There may have been some advantages in building trenches in "devastated" (broken) ground. But the fighting that accompanied trench building caused most of the devastation even if there were none previously.

Upvote:7

Summary: Trenches were often dug in un-wrecked countryside, but attacks on, and defence of those trenches, created the familiar scenes of devastation.

The entrenched Western Front of WWI developed as a consequence of the Race to the Sea. This phase of the war lasted from mid-September to mid-October 1914, as the Allied and German armies repeatedly tried to go round each other's western flank, and were stopped every time. This only ended when the front line reached the English Chanel, with both armies spread out along the front line from there to the Swiss border.

With WWI technology, artillery was devastating to troops in the open, but almost ineffective against troops in trenches. So the troops on both sides had to dig in to hold their positions, and they had to hold their positions to prevent their armies being outflanked.

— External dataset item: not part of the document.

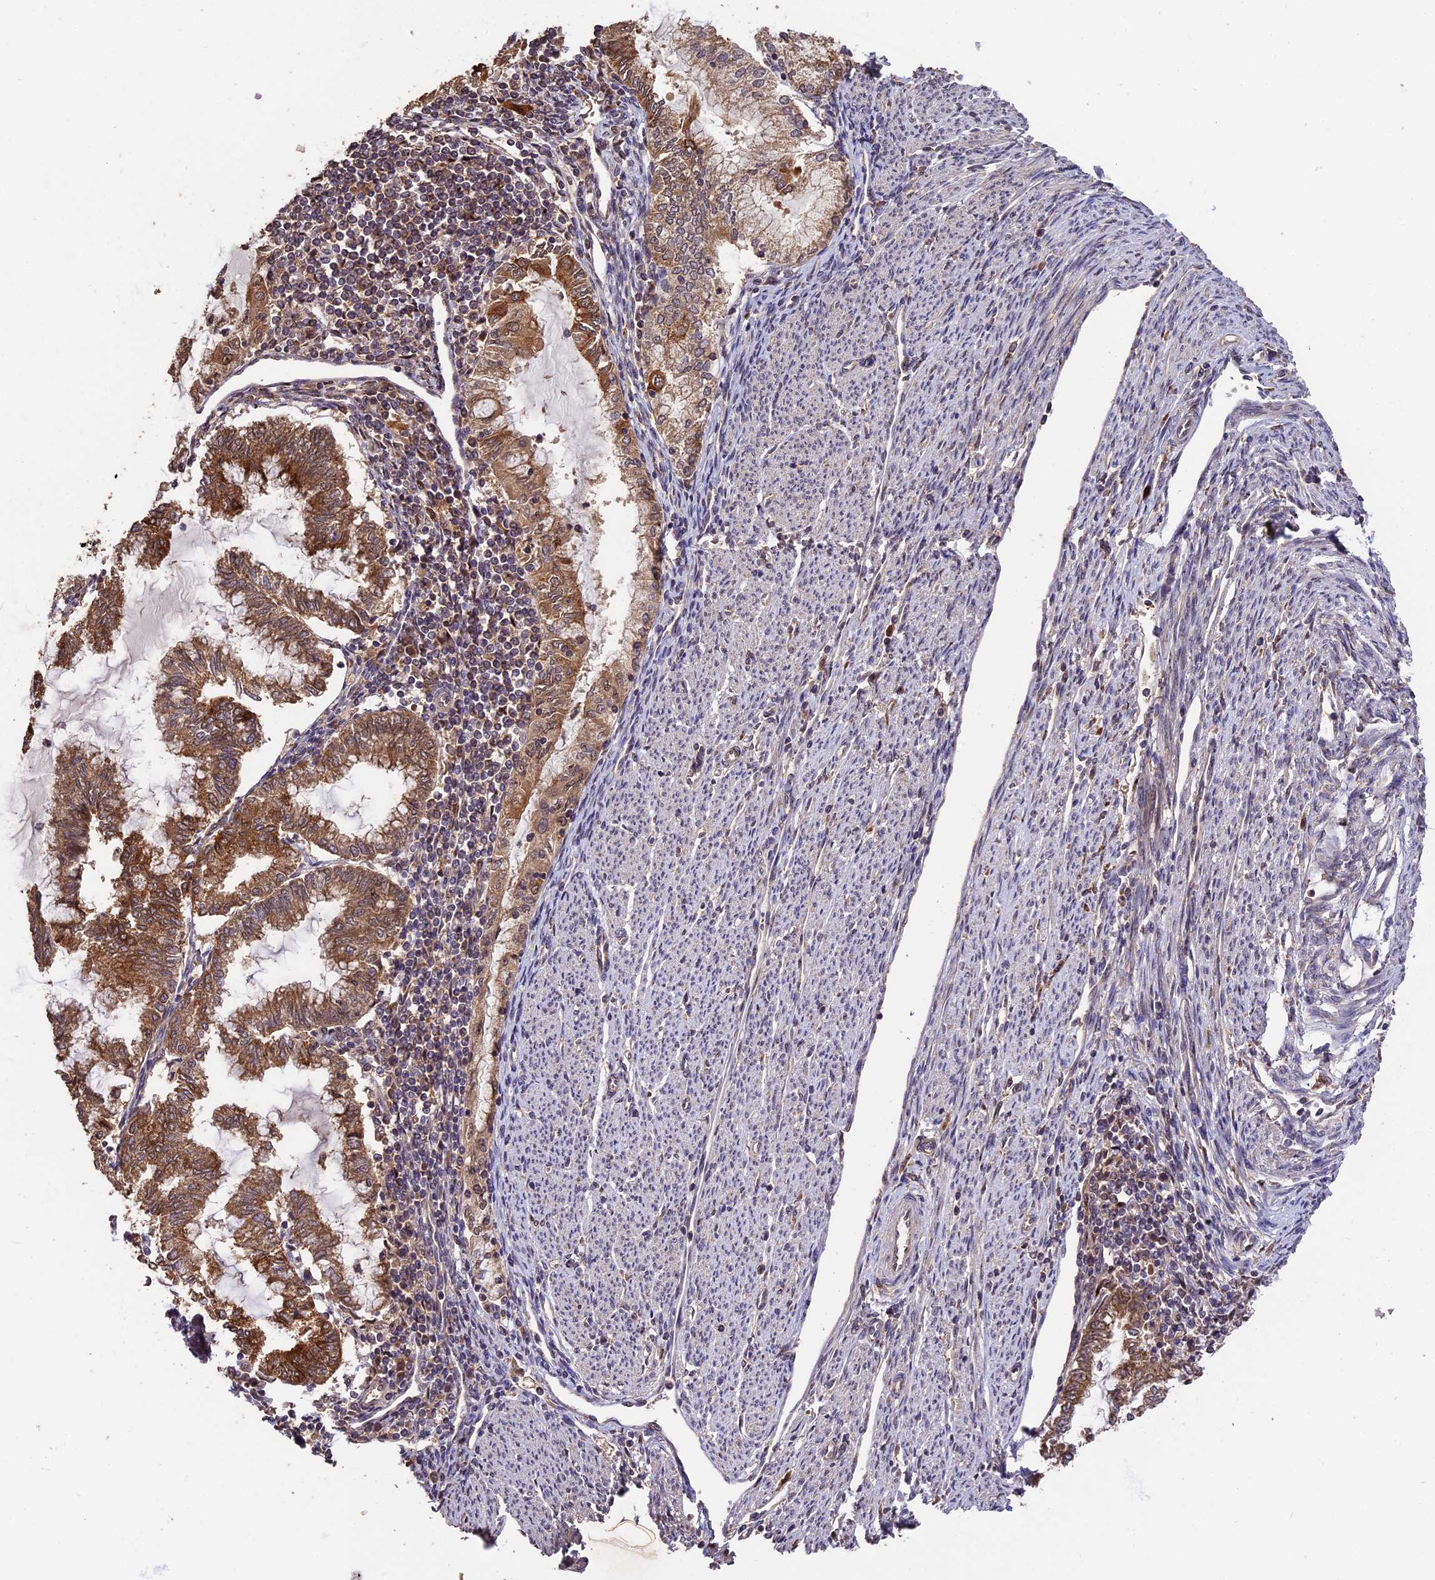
{"staining": {"intensity": "strong", "quantity": ">75%", "location": "cytoplasmic/membranous"}, "tissue": "endometrial cancer", "cell_type": "Tumor cells", "image_type": "cancer", "snomed": [{"axis": "morphology", "description": "Adenocarcinoma, NOS"}, {"axis": "topography", "description": "Endometrium"}], "caption": "This is an image of IHC staining of endometrial adenocarcinoma, which shows strong expression in the cytoplasmic/membranous of tumor cells.", "gene": "TRMT1", "patient": {"sex": "female", "age": 79}}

The traditional answer to this was cavalry, who could move faster than infantry, and thus outflank them. However, machine guns and barbed wire would stop cavalry very effectively, allowing a line to be held against both infantry and cavalry attacks with far fewer troops than would have been necessary in the nineteenth century. That meant that the armies of both side could actually defend a front line hundreds of miles in length.

The trench lines were originally dug through countryside that wasn't utterly devastated, although digging several lines of trenches made a fair mess. What wrecked the countryside was the artillery bombardment that had to be done to suppress defending troops before each attack, was done by the defending side during each attack to kill advancing troops, and had to be available and demonstrable everywhere along the line to prevent surprise attacks. The ever-present mud had two sources:

Most of the technique of trench warfare was developed by the French army during the winter of 1914-15, and has been universally practiced since then whenever the conditions force it on an army. Armies hate it, but it is sometimes unavoidable.

Poison gas attacks with the primitive gasses of WWI would theoretically have made the devastation worse, by killing all the plant life, but it's doubtful that this was particularly noticeable.